____ Source data

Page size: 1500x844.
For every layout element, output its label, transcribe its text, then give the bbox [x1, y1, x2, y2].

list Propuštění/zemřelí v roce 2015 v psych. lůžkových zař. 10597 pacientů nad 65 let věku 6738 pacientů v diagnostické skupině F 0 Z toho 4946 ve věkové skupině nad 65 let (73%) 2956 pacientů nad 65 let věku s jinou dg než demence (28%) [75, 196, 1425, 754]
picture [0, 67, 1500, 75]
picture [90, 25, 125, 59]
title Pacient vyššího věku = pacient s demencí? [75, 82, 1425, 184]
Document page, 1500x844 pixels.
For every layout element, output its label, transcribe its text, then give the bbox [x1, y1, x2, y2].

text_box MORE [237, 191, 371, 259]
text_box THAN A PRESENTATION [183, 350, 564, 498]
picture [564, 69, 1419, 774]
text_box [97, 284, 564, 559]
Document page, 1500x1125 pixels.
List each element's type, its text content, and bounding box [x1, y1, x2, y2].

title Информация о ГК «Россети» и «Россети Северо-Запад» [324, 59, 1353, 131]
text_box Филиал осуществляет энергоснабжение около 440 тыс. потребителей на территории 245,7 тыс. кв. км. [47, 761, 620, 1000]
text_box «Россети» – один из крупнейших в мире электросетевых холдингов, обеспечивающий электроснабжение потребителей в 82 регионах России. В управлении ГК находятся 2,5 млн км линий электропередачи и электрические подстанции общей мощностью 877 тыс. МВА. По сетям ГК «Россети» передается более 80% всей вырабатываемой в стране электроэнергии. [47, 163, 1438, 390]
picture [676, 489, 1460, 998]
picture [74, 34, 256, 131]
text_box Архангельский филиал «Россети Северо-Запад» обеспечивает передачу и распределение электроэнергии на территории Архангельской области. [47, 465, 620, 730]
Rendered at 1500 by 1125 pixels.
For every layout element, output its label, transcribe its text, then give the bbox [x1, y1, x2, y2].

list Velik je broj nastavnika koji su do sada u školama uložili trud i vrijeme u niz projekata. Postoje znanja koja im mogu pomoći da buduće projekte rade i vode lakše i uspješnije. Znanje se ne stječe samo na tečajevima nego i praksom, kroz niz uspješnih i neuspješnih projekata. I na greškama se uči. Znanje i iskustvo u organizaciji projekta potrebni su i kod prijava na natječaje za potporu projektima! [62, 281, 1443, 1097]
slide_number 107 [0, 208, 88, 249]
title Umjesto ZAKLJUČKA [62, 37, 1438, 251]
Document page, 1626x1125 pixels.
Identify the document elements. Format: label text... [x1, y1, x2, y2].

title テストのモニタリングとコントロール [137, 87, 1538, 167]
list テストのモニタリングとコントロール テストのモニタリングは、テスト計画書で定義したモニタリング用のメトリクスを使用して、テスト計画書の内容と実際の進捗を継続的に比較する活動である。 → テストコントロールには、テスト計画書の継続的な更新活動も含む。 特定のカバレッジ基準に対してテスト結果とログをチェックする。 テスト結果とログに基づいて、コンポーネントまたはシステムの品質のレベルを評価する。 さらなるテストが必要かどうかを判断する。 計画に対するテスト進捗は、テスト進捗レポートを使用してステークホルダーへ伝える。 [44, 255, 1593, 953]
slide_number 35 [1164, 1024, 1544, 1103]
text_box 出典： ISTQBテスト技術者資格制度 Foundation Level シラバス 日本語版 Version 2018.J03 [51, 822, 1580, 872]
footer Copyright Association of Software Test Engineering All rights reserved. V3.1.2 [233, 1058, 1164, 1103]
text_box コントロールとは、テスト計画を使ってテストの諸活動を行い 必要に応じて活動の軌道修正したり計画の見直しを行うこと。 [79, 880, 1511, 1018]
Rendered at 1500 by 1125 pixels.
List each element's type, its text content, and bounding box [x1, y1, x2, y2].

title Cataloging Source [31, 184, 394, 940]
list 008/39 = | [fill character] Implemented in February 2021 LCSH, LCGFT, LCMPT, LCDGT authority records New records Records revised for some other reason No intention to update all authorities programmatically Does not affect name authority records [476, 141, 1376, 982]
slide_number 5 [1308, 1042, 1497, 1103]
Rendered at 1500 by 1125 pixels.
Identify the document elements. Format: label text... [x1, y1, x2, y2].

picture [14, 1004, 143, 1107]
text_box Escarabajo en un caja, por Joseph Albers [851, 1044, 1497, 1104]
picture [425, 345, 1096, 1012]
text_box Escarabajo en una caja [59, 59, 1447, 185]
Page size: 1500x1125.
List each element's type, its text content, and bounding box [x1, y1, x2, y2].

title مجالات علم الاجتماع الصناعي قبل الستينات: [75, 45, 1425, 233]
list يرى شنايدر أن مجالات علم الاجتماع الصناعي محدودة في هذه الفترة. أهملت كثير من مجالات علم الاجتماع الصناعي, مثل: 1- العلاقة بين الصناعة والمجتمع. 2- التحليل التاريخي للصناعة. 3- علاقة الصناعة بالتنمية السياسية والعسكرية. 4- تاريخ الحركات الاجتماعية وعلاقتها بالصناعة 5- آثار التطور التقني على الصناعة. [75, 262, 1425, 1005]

________

* **Exercise directions**:
All of the data above needs to be written out exactly.

* **Answer section**:
Page size: 1500x844.
For every layout element, output its label, transcribe its text, then give the bbox [x1, y1, x2, y2].

list Propuštění/zemřelí v roce 2015 v psych. lůžkových zař. 10597 pacientů nad 65 let věku 6738 pacientů v diagnostické skupině F 0 Z toho 4946 ve věkové skupině nad 65 let (73%) 2956 pacientů nad 65 let věku s jinou dg než demence (28%) [75, 196, 1425, 754]
picture [0, 67, 1500, 75]
picture [90, 25, 125, 59]
title Pacient vyššího věku = pacient s demencí? [75, 82, 1425, 184]
Document page, 1500x844 pixels.
For every layout element, output its label, transcribe its text, then give the bbox [x1, y1, x2, y2].

text_box MORE [237, 191, 371, 259]
text_box THAN A PRESENTATION [183, 350, 564, 498]
picture [564, 69, 1419, 774]
text_box [97, 284, 564, 559]
Document page, 1500x1125 pixels.
List each element's type, its text content, and bounding box [x1, y1, x2, y2].

title Информация о ГК «Россети» и «Россети Северо-Запад» [324, 59, 1353, 131]
text_box Филиал осуществляет энергоснабжение около 440 тыс. потребителей на территории 245,7 тыс. кв. км. [47, 761, 620, 1000]
text_box «Россети» – один из крупнейших в мире электросетевых холдингов, обеспечивающий электроснабжение потребителей в 82 регионах России. В управлении ГК находятся 2,5 млн км линий электропередачи и электрические подстанции общей мощностью 877 тыс. МВА. По сетям ГК «Россети» передается более 80% всей вырабатываемой в стране электроэнергии. [47, 163, 1438, 390]
picture [676, 489, 1460, 998]
picture [74, 34, 256, 131]
text_box Архангельский филиал «Россети Северо-Запад» обеспечивает передачу и распределение электроэнергии на территории Архангельской области. [47, 465, 620, 730]
Rendered at 1500 by 1125 pixels.
For every layout element, output its label, transcribe its text, then give the bbox [x1, y1, x2, y2].

list Velik je broj nastavnika koji su do sada u školama uložili trud i vrijeme u niz projekata. Postoje znanja koja im mogu pomoći da buduće projekte rade i vode lakše i uspješnije. Znanje se ne stječe samo na tečajevima nego i praksom, kroz niz uspješnih i neuspješnih projekata. I na greškama se uči. Znanje i iskustvo u organizaciji projekta potrebni su i kod prijava na natječaje za potporu projektima! [62, 281, 1443, 1097]
slide_number 107 [0, 208, 88, 249]
title Umjesto ZAKLJUČKA [62, 37, 1438, 251]
Document page, 1626x1125 pixels.
Identify the document elements. Format: label text... [x1, y1, x2, y2].

title テストのモニタリングとコントロール [137, 87, 1538, 167]
list テストのモニタリングとコントロール テストのモニタリングは、テスト計画書で定義したモニタリング用のメトリクスを使用して、テスト計画書の内容と実際の進捗を継続的に比較する活動である。 → テストコントロールには、テスト計画書の継続的な更新活動も含む。 特定のカバレッジ基準に対してテスト結果とログをチェックする。 テスト結果とログに基づいて、コンポーネントまたはシステムの品質のレベルを評価する。 さらなるテストが必要かどうかを判断する。 計画に対するテスト進捗は、テスト進捗レポートを使用してステークホルダーへ伝える。 [44, 255, 1593, 953]
slide_number 35 [1164, 1024, 1544, 1103]
text_box 出典： ISTQBテスト技術者資格制度 Foundation Level シラバス 日本語版 Version 2018.J03 [51, 822, 1580, 872]
footer Copyright Association of Software Test Engineering All rights reserved. V3.1.2 [233, 1058, 1164, 1103]
text_box コントロールとは、テスト計画を使ってテストの諸活動を行い 必要に応じて活動の軌道修正したり計画の見直しを行うこと。 [79, 880, 1511, 1018]
Rendered at 1500 by 1125 pixels.
List each element's type, its text content, and bounding box [x1, y1, x2, y2].

title Cataloging Source [31, 184, 394, 940]
list 008/39 = | [fill character] Implemented in February 2021 LCSH, LCGFT, LCMPT, LCDGT authority records New records Records revised for some other reason No intention to update all authorities programmatically Does not affect name authority records [476, 141, 1376, 982]
slide_number 5 [1308, 1042, 1497, 1103]
Rendered at 1500 by 1125 pixels.
Identify the document elements. Format: label text... [x1, y1, x2, y2].

picture [14, 1004, 143, 1107]
text_box Escarabajo en un caja, por Joseph Albers [851, 1044, 1497, 1104]
picture [425, 345, 1096, 1012]
text_box Escarabajo en una caja [59, 59, 1447, 185]
Page size: 1500x1125.
List each element's type, its text content, and bounding box [x1, y1, x2, y2].

title مجالات علم الاجتماع الصناعي قبل الستينات: [75, 45, 1425, 233]
list يرى شنايدر أن مجالات علم الاجتماع الصناعي محدودة في هذه الفترة. أهملت كثير من مجالات علم الاجتماع الصناعي, مثل: 1- العلاقة بين الصناعة والمجتمع. 2- التحليل التاريخي للصناعة. 3- علاقة الصناعة بالتنمية السياسية والعسكرية. 4- تاريخ الحركات الاجتماعية وعلاقتها بالصناعة 5- آثار التطور التقني على الصناعة. [75, 262, 1425, 1005]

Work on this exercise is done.